Those were the days. People spent their time smoking, doing acid, rocking out, making love, generally having a good time. Oh yeah, and solving the odd murder and conspiracy case too, if they happened to be a hippie private investigator. 1970, the summer of love is over, California still hazed in a psychedelic fog, governed by Ronald Reagan, so you never know if your paranoia is drug induced or for real.
Thomas Pynchon, who usually takes about a decade to write a book, wrote this novel down in a mere three years or so. The result is not the usual tome with a dozen, sometimes merging, sometimes almost mystically intertwining plot threads, but an almost straightforward, if sometimes confusing like a doper's dream, detective story.
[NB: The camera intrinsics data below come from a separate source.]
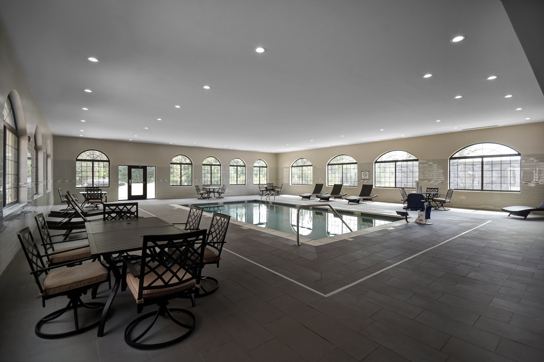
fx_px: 249
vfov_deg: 72.1
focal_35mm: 16
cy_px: 181
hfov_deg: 95.0
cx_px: 272
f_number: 7.1
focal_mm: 11
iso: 250
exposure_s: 1/100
Knowing Pynchon, I might have been disappointed by the lack of complexity - if only this book wasn't so damn good anyway. I read it in two short days, and while Pynchon novels usually supply me with reading stuff, thinking material and encyclopedic knowledge for weeks, this book was not so much a step on the road to enlightenment for me, but rather a s**tload of fun. Makes me nostalgic for the late sixties, early seventies. Too bad I hadn't been born back then, I can relate to that time very well. Obviously Pynchon can too, this is his third novel about the era and he really knows his way around.
If you never dared to read Pynchon because he has this reputation to be just too difficult to read, but always wanted to, read this book. If you are interested in the history of early seventies subculture in the US, read this book. If you like a good yarn, intelligent entertainment and offhand, deadpan humor, read it. In fact, read it no matter what. Or wait, stay away from it if you're offended by explicit content. In other words, if you're square, "Inherent Vice" is not for you. If you're hip, get and read it, like, right now, man.